There are a number of notable limitations in our study. Most importantly, we did not have a placebo arm for patients with IPD to directly assess the efficacy of anti-TNF therapy. Therefore, it remains possible that the clinical responses observed in our cohort occurred irrespective of anti-TNF therapy. Our small sample size and restricted patient population also make it difficult to draw firm conclusions and limit the broader applicability of our findings. Anti-TNF trough levels were not readily available at our center throughout a portion of the study period. Although we cannot exclude the possibility that serum trough levels were not optimized, the majority of patients in both cohorts underwent treatment optimization in the setting of primary or secondary non-response. Therefore, it is unlikely that sub-therapeutic drug exposure alone explains our findings. Finally, our primary outcome relied on patient-reported symptoms rather than an MRI assessment of fistula healing. Although MRI healing is a more objective outcome and likely is able to more accurately predict long-term remission, complete fistula is rare in patients with perianal fistulas and not routinely performed at our center to monitor clinical remission.

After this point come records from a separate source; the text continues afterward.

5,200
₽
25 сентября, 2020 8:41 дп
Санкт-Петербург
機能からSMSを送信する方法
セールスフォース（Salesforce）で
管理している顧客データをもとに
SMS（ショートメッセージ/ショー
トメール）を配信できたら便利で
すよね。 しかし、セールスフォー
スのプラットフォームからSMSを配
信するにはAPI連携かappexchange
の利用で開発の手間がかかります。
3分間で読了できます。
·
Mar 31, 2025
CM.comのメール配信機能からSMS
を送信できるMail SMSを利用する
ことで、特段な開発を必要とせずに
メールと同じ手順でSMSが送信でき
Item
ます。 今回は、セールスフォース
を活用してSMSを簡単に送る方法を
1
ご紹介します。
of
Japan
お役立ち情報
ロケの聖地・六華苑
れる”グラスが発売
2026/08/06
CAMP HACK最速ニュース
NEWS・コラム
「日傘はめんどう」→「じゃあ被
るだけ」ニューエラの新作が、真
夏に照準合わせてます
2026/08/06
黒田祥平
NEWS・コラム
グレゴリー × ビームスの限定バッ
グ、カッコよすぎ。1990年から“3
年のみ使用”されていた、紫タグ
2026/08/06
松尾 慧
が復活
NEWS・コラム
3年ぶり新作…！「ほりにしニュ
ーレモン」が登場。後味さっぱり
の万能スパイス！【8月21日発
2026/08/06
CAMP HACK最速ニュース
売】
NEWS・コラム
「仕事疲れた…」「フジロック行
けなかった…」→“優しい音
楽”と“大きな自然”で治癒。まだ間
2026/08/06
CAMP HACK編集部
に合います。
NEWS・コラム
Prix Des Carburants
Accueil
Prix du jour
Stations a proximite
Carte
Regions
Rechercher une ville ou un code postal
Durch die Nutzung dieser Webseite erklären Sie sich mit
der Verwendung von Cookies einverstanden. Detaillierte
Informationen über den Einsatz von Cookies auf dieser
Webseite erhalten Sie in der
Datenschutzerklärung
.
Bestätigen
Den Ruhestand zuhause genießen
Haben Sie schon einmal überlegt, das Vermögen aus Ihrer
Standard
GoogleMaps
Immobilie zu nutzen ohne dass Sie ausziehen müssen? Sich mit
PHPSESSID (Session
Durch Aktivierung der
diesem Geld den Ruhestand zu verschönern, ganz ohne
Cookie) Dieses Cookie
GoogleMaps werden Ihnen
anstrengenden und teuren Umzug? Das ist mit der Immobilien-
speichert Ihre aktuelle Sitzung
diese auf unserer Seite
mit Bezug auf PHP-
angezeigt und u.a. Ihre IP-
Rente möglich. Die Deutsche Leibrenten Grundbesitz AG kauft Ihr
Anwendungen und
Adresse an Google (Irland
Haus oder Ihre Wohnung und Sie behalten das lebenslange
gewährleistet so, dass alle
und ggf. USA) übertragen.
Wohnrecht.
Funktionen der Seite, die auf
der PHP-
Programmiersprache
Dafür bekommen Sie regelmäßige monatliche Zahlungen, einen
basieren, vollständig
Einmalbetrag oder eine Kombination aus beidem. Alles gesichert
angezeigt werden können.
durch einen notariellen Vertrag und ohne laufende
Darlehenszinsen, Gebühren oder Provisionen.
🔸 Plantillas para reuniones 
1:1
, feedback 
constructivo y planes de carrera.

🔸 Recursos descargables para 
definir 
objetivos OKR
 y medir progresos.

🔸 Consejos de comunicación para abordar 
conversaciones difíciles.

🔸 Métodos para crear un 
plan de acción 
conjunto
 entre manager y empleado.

In conclusion, the management of patients with complex IPD who have failed conservative measures can be challenging. The current study demonstrates that while the majority of patients appear to have a clinical response to anti-TNF therapy, only a minority achieves fistula remission. Further studies with a larger sample size, and ideally with a dedicated placebo-control arm, are required to establish the true efficacy of anti-TNF therapy in this population and to identify which patients are most likely to benefit from therapy. We believe that until this evidence is established surgical options should be considered first and anti-TNF therapy should be reserved for selected patients.